→ ОТРЫВОК СО СТРАНИЦЫ:
+++
Процедура обработки самолета заняла не более десяти минут. Сначала техники убрали наледь при помощи разогретой «Арктики ДГ», затем налили на крылья «Максфлай» для защиты от обледенения, после чего мы запустили двигатели и поехали.

Доживу ли я до того момента, когда в отечественной глубинке научатся обливать самолеты с работающими двигателями, как это, собственно говоря, и должно делаться, дабы не тратить время защитного действия жидкости на процедуры запуска?[132]

И ведь я даже не мечтаю вслух об оборудовании специальных площадок для обработки в непосредственной близости от полосы[133]. В России, где процедуры де-айсинга[134] применяются девять и более месяцев в году, это прям-таки напрашивается!
+++
→ ИСХОДНЫЕ ДАННЫЕ:

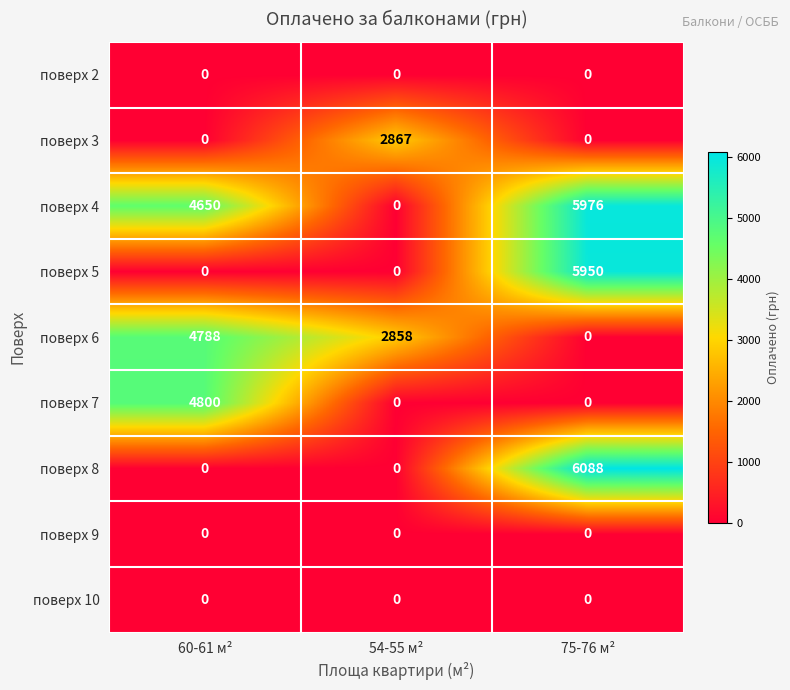

At which category is the sum across all series the highest?

75-76 м²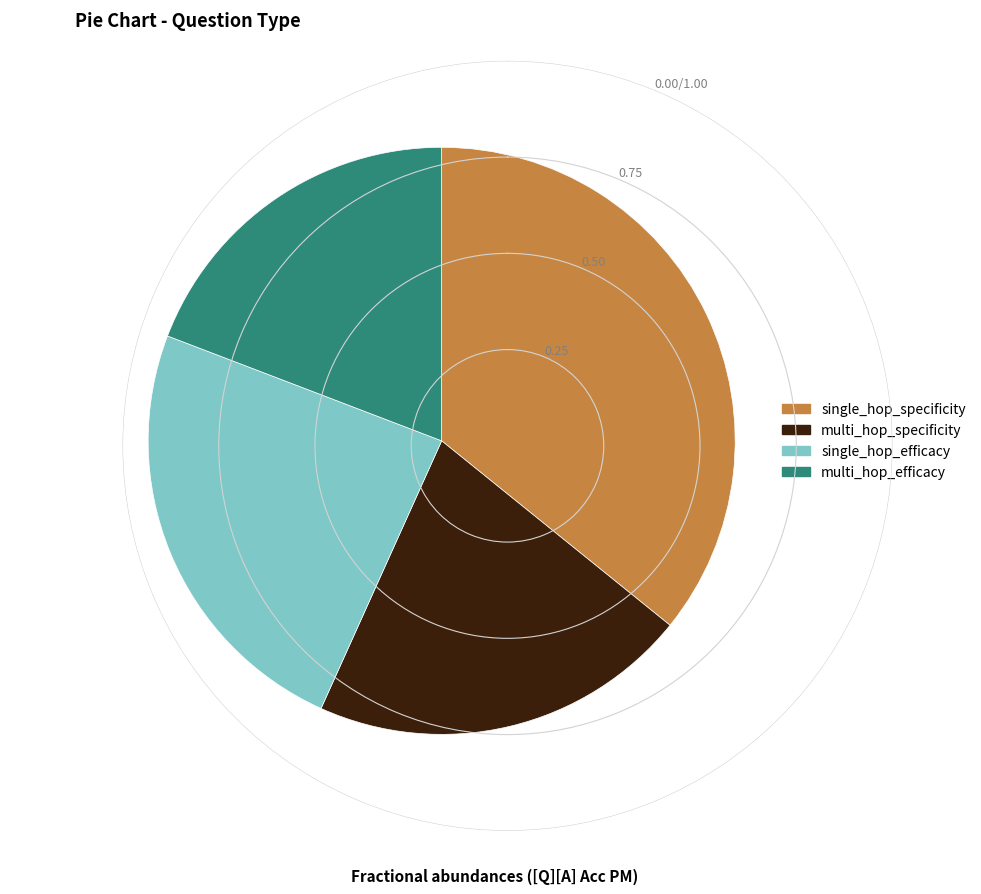

Between single_hop_efficacy and multi_hop_efficacy, which is larger?

single_hop_efficacy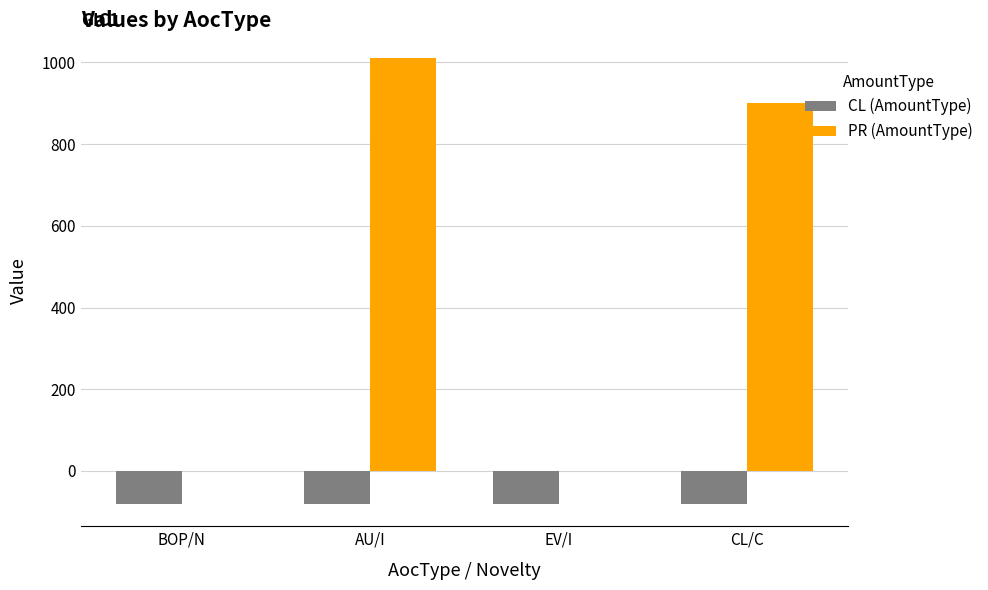

What is the maximum value shown in the chart?

1011.6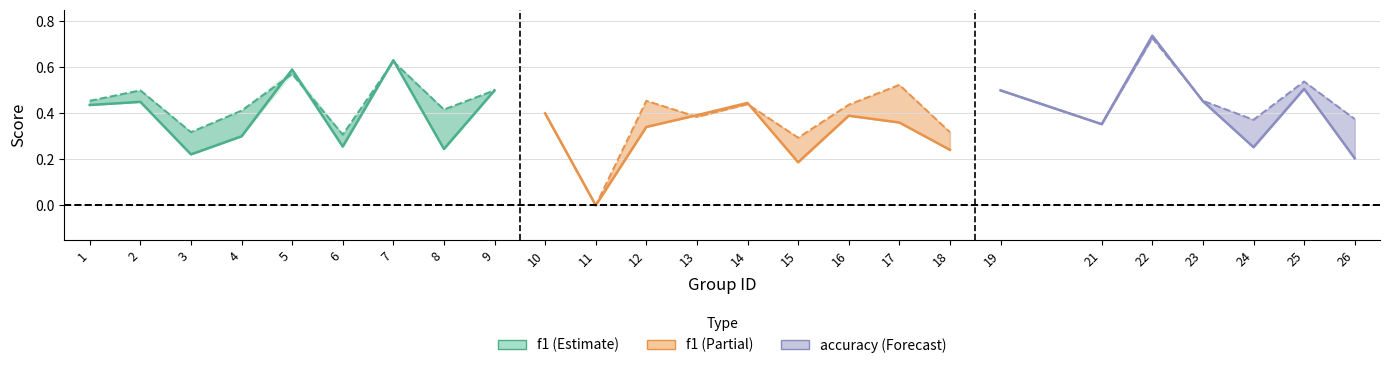

What is the highest value of the f1 series?

0.6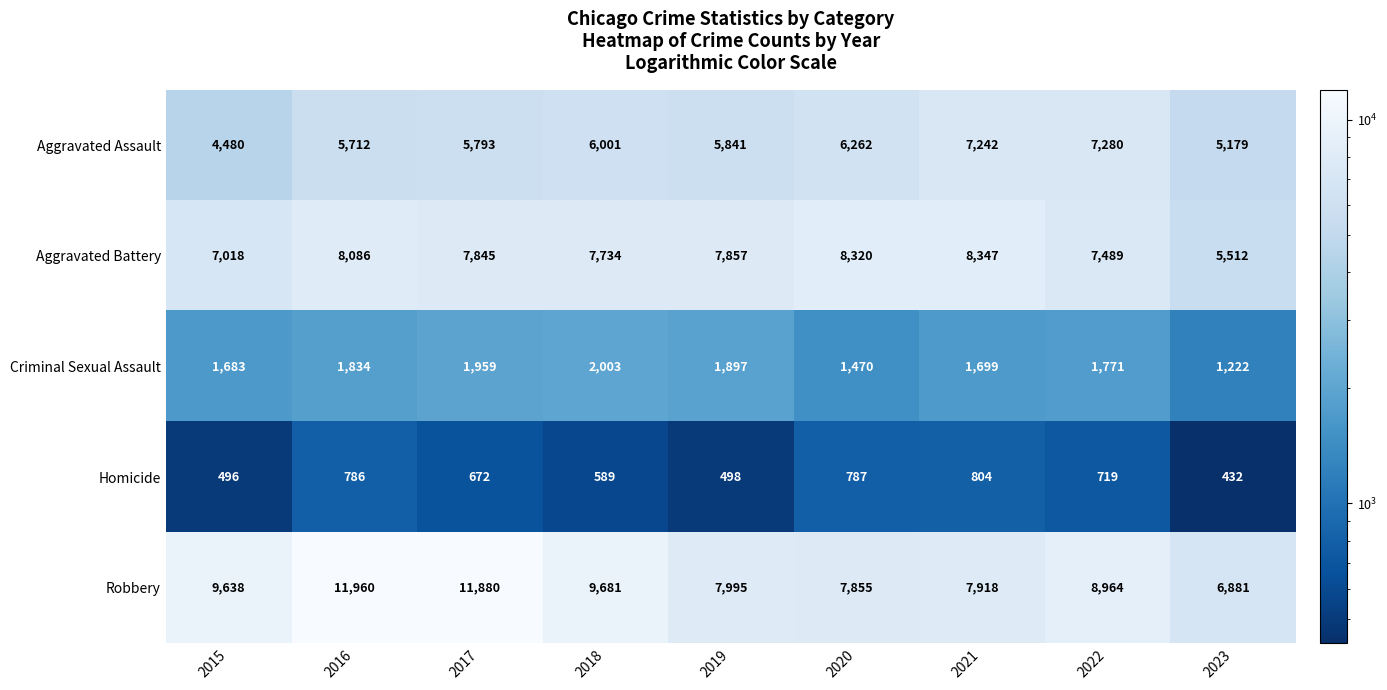

How many data points does each series have?

9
+++
→ ВОПРОСЫ К ТЕКСТУ:
(1) Ответьте по отрывку об обработке самолета:
(а) Сколько времени заняла обработка самолета?
(б) Чем техники убрали наледь?
(в) Сколько месяцев в году в России применяются процедуры де-айсинга?
(2) Почему, согласно отрывку об обработке самолета, обливать самолеты жидкостью следует при работающих двигателях? Ответьте в одном–трех предложениях.
(3) Напишите продолжение отрывка об обработке самолета, начиная после его последнего предложения.

→ ОТВЕТЫ К ЗАДАНИЮ:
(1)
(а) Не более десяти минут.
(б) Разогретой «Арктикой ДГ».
(в) Девять и более месяцев.

(2) Так не тратится время защитного действия жидкости на процедуры запуска. Если обрабатывать самолет до запуска двигателей, часть этого времени уходит на сам запуск.

(3)
Дорулил до начала ВПП 27, аккуратненько развернулся на 180 градусов, остановил лайнер. Диспетчер выдал разрешение на взлет. Я встал на тормоза, аккуратно вывел режим двигателей до сорока процентов, затем плавно добавил до семидесяти, как рекомендует процедура вылета при включенной ниже +3 °C противообледенительной системе двигателей. Постояли, оценили параметры…

В норме! Я отпускаю тормоза, нажимаю кнопку TO/GA…

Автомат тяги уверенно уводит руды вперед, двигатели резво выходят на взлетную тягу, самолет получает чувствительное ускорение под зад. «Боинг» прыгает на колдобоинах газовой столицы, пилоты скачут в кабине, пассажиры трясутся в салоне.

Еще один разбег для еще одного взлета…

Очень скоро мы допрыгали до скорости принятия решения – из-за скользкого состояния полосы она была необычно низкой, всего 110 узлов. Теперь, если откажет двигатель или случится еще какая-то напасть, взлет будет только продолжен.

Никакая напасть не случилась, и двигатели не подвели. Наш бело-зеленый VQ-BKW постучал на прощание колесами, стряхнув налипший на них снег, плавно оторвался от бетонки, задрал нос в небо и через несколько секунд взял курс на Москву…

Что делать?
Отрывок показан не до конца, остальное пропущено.